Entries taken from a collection

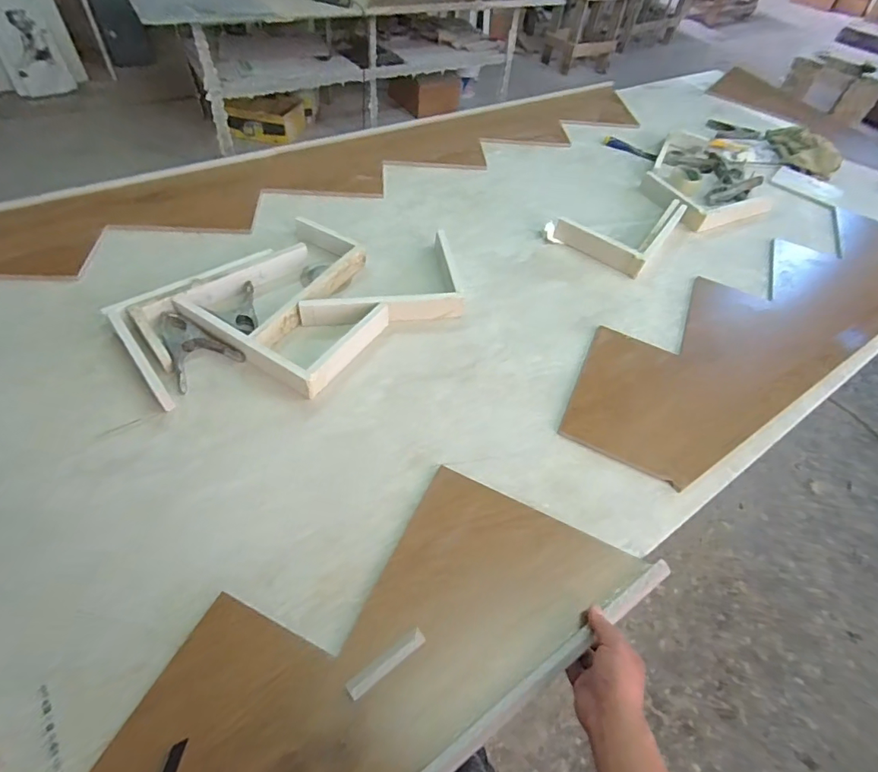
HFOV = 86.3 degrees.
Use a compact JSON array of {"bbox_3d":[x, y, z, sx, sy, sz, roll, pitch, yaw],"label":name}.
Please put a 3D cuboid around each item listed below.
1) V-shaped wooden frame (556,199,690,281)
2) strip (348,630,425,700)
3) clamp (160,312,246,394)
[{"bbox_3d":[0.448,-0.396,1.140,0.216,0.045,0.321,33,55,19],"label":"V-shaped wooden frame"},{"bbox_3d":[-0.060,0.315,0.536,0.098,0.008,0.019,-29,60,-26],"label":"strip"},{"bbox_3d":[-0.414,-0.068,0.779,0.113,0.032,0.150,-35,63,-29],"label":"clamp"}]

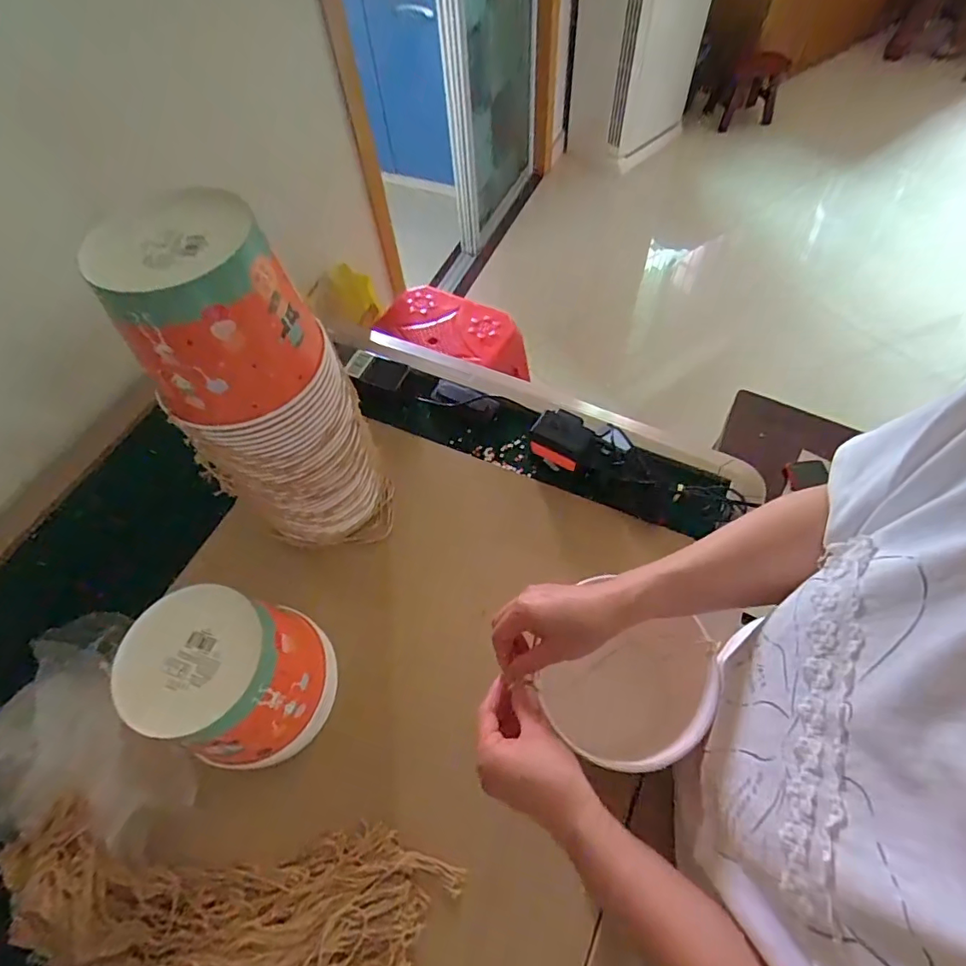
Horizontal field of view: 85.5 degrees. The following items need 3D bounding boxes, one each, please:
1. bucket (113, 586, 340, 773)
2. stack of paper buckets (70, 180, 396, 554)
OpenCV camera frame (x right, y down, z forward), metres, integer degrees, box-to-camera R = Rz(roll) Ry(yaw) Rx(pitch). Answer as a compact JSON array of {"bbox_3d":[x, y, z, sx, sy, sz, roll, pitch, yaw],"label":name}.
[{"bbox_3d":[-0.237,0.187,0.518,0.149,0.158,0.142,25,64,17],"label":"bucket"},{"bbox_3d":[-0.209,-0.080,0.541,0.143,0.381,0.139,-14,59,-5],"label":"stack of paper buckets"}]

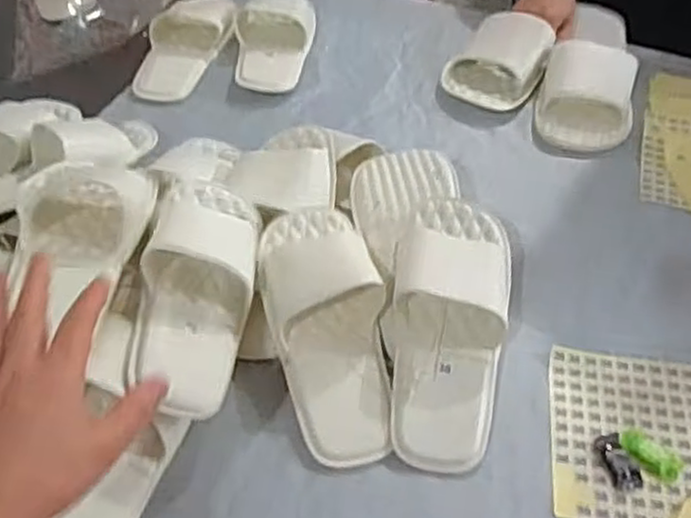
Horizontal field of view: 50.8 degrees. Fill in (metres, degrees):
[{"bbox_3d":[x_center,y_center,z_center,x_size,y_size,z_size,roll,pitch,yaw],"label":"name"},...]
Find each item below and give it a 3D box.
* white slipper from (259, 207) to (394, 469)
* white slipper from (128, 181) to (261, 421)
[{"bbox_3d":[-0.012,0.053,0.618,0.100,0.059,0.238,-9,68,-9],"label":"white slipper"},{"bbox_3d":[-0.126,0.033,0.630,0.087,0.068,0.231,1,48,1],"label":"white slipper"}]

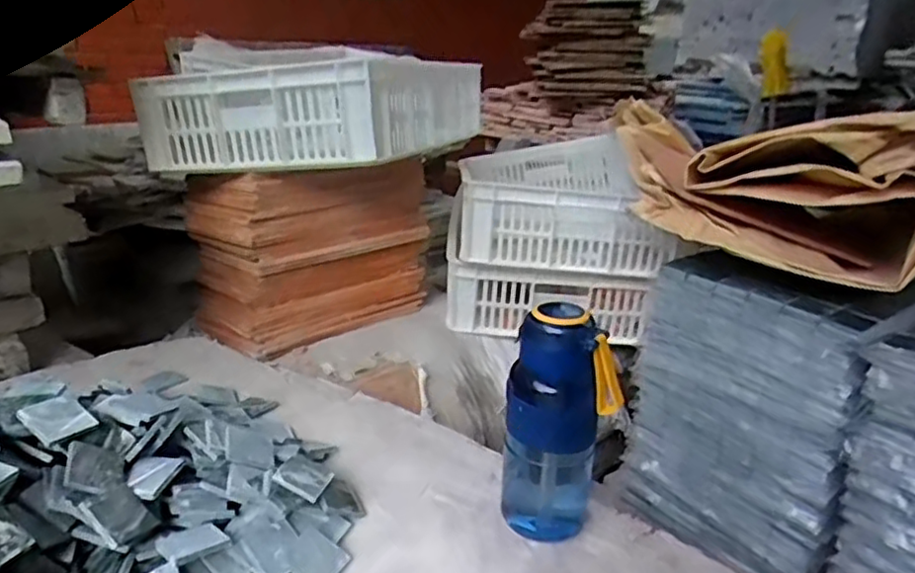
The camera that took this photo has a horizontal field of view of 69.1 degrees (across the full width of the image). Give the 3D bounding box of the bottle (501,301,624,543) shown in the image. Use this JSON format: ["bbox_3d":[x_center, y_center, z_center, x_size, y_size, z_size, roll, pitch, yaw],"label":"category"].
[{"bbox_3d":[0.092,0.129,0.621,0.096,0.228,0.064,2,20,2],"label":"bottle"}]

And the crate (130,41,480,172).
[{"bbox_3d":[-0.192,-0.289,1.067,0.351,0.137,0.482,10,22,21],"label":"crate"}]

__WHAT NEEDS TO BE DONE__.
The copy you return must match the records above exactly, minus any images.

__ANSWER SPACE__.
HFOV = 86.3 degrees.
Use a compact JSON array of {"bbox_3d":[x, y, z, sx, sy, sz, roll, pitch, yaw],"label":name}.
Please put a 3D cuboid around each item listed below.
1) V-shaped wooden frame (556,199,690,281)
2) strip (348,630,425,700)
3) clamp (160,312,246,394)
[{"bbox_3d":[0.448,-0.396,1.140,0.216,0.045,0.321,33,55,19],"label":"V-shaped wooden frame"},{"bbox_3d":[-0.060,0.315,0.536,0.098,0.008,0.019,-29,60,-26],"label":"strip"},{"bbox_3d":[-0.414,-0.068,0.779,0.113,0.032,0.150,-35,63,-29],"label":"clamp"}]

Horizontal field of view: 85.5 degrees. The following items need 3D bounding boxes, one each, please:
1. bucket (113, 586, 340, 773)
2. stack of paper buckets (70, 180, 396, 554)
OpenCV camera frame (x right, y down, z forward), metres, integer degrees, box-to-camera R = Rz(roll) Ry(yaw) Rx(pitch). Answer as a compact JSON array of {"bbox_3d":[x, y, z, sx, sy, sz, roll, pitch, yaw],"label":name}.
[{"bbox_3d":[-0.237,0.187,0.518,0.149,0.158,0.142,25,64,17],"label":"bucket"},{"bbox_3d":[-0.209,-0.080,0.541,0.143,0.381,0.139,-14,59,-5],"label":"stack of paper buckets"}]

Horizontal field of view: 50.8 degrees. Fill in (metres, degrees):
[{"bbox_3d":[x_center,y_center,z_center,x_size,y_size,z_size,roll,pitch,yaw],"label":"name"},...]
Find each item below and give it a 3D box.
* white slipper from (259, 207) to (394, 469)
* white slipper from (128, 181) to (261, 421)
[{"bbox_3d":[-0.012,0.053,0.618,0.100,0.059,0.238,-9,68,-9],"label":"white slipper"},{"bbox_3d":[-0.126,0.033,0.630,0.087,0.068,0.231,1,48,1],"label":"white slipper"}]

The camera that took this photo has a horizontal field of view of 69.1 degrees (across the full width of the image). Give the 3D bounding box of the bottle (501,301,624,543) shown in the image. Use this JSON format: ["bbox_3d":[x_center, y_center, z_center, x_size, y_size, z_size, roll, pitch, yaw],"label":"category"].
[{"bbox_3d":[0.092,0.129,0.621,0.096,0.228,0.064,2,20,2],"label":"bottle"}]

And the crate (130,41,480,172).
[{"bbox_3d":[-0.192,-0.289,1.067,0.351,0.137,0.482,10,22,21],"label":"crate"}]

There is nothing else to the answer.